• Extracto original:
Opinión
Ana Martín-Coello
La enfermedad del camino

Un nómada digital con su ordenador portátil en una zona turística . / E. D.
La gente –que también somos usted y yo– suele mirar con recelo a los nómadas.
Desde tiempos inmemoriales, esos hombres y mujeres que van de un sitio a otro por necesidad, cultura o por puro placer, son percibidos como individuos de poco fiar, dignos de escasa consideración o respeto.
Yo soy nómada a mi pesar. Cuando alguien así (que cree que en el camino está la respuesta a todo lo malo y lo bueno, que salta de una ciudad a otra, aun a sabiendas de que «la obsesión del viaje», como decía Bioy Casares, no se va aplacar nunca) se para, pueden suceder varias cosas.
La más inmediata es la sensación de ahogo, de que las paredes imaginarias que contienen el mundo se van estrechando como en las películas de terror psicológico. De que una mano invisible tira del cuerpo hacia el suelo y nada se puede hacer por vencer esa fuerza.

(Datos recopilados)
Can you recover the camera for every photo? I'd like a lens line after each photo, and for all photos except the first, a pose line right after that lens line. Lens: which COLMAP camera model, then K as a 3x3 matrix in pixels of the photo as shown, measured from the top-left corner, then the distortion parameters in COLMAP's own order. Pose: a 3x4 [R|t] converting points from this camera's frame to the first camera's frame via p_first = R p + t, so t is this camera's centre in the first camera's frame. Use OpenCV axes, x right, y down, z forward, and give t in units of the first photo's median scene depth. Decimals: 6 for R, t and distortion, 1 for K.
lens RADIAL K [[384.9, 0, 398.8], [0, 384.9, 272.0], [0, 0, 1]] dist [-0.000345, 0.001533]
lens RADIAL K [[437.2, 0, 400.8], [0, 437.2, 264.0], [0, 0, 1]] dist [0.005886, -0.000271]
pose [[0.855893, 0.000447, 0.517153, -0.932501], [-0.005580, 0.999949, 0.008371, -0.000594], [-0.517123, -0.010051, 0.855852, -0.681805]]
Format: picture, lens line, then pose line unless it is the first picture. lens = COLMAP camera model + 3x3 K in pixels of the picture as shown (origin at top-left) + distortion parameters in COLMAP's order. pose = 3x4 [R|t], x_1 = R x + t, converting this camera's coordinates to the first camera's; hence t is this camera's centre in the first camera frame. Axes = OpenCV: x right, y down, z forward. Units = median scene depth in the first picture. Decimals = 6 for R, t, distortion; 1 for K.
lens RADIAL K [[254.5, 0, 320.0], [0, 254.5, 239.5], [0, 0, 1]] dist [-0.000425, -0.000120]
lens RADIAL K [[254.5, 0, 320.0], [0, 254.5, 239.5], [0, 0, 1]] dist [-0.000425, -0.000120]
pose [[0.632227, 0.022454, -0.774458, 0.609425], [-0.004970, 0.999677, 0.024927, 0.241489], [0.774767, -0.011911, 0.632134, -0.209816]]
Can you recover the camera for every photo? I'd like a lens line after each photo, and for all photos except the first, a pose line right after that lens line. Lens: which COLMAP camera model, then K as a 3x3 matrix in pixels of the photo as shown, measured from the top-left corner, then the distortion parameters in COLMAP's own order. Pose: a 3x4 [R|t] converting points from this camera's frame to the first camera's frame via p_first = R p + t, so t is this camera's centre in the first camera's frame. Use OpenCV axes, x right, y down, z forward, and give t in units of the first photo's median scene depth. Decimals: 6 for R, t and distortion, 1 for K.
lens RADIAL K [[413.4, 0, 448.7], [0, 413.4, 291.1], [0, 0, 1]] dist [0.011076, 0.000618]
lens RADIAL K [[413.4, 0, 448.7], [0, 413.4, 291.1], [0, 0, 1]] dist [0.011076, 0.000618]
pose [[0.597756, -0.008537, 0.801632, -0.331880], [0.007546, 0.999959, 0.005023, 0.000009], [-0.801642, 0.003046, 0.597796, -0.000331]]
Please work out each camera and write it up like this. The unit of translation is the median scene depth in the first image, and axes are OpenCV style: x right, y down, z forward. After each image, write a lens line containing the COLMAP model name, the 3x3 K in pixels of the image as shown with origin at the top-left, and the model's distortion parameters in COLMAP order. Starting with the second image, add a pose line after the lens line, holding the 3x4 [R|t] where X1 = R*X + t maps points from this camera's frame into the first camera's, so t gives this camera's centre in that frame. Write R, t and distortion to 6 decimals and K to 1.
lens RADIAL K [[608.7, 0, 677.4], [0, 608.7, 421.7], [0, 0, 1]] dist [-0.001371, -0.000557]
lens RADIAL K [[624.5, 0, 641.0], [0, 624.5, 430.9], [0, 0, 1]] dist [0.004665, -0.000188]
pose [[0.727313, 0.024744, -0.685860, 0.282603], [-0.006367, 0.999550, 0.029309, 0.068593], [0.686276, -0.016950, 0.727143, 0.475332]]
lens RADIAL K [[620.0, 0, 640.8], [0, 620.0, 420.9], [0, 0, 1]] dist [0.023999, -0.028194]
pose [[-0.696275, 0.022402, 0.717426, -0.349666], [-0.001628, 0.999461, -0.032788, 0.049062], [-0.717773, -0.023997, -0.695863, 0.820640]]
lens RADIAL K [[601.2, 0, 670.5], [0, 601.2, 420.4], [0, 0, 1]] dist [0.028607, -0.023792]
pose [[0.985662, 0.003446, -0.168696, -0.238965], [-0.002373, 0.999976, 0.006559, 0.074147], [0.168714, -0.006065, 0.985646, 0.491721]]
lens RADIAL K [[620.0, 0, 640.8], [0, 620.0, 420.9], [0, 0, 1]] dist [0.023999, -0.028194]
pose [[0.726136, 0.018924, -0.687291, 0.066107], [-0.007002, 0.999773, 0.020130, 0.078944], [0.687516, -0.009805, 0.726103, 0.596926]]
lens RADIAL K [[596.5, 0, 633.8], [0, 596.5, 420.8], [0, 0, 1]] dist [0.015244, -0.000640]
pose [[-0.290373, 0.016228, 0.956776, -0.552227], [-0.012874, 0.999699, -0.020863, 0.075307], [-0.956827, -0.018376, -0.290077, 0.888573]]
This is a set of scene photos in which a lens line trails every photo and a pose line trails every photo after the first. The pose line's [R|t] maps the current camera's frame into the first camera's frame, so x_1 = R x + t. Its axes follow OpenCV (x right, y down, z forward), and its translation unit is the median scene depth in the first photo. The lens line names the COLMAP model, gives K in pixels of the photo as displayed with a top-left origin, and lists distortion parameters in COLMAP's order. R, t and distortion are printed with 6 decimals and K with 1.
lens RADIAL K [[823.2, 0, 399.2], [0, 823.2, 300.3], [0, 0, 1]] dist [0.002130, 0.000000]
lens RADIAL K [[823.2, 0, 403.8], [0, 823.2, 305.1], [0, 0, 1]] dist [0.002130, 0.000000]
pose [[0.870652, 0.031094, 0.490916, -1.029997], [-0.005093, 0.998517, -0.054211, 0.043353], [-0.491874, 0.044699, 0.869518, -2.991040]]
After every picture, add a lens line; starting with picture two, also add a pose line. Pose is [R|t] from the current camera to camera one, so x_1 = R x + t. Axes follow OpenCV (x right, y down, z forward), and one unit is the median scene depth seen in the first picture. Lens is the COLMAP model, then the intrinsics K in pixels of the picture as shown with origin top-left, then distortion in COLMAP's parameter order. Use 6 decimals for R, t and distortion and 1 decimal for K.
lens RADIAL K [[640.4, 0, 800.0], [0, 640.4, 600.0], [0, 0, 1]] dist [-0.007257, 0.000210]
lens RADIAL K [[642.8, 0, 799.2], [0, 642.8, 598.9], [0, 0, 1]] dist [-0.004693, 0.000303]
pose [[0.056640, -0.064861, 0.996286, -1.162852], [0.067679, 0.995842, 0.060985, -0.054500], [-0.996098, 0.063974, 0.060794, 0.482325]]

• Enunciado de la tarea: ¿Puedes prolongar la columna de opinión sobre los nómadas a partir de su último párrafo, el de la sensación de ahogo? Las líneas de datos son un material aparte y no guardan relación con la columna.

• Resultado obtenido:
Eso, que antes sucedía en ciclos de unos cinco años, pasa ahora más frecuentemente, cuando llevo un tiempo anclada a un lugar, físico o mental. Entonces, comienza a pesarme la gente, la atmósfera y los días. Y vuelvo al pensamiento recurrente de que todo lo voy a solucionar escapando.
Sería, para mí, infinitamente más fácil no tener esta enfermedad del camino, no sentirme tan delirantemente atraída por lo desconocido, por los recodos, las paradas breves, los encuentros circunstanciales, los andenes y los horizontes. Cuánto mejor sería mi vida si mirara al futuro y no me viera escapando...
Sin embargo, me parece siempre que la raíz está sobrevalorada y siento sincera curiosidad por conocer qué secreto alberga esa gente que nunca se ha movido de su sitio. Que nace y muere sin haber salido de su entorno, de su ciudad, de su pueblo. Sin haber visto otro mar ni otros cielos. O que, incluso habiéndolos conocido, decide que está mejor sin ellos.
Hace no demasiado tiempo oí hablar a un paisano que no había salido nunca de su aldea ni tenía intención de hacerlo. Que apenas se había movido unos kilómetros para los sucesos inevitables: enamorarse, empadronarse, ir al banco o al médico, siempre dentro de su comarca. Se había casado con la hija de sus vecinos, que, cansada de las noches y los días eternos y del mismo cielo limpio y previsible, se fue un día con los hijos y lo dejó. Ahí te quedas, plantado como es tu gusto. No le pesa, dice. Antes muerto que salir «del lugar».
Imagino que a muchos de ustedes esta perspectiva les parecerá terrible. A mí también, qué decirles. Pero, al tiempo, me provoca envidia, sin matices.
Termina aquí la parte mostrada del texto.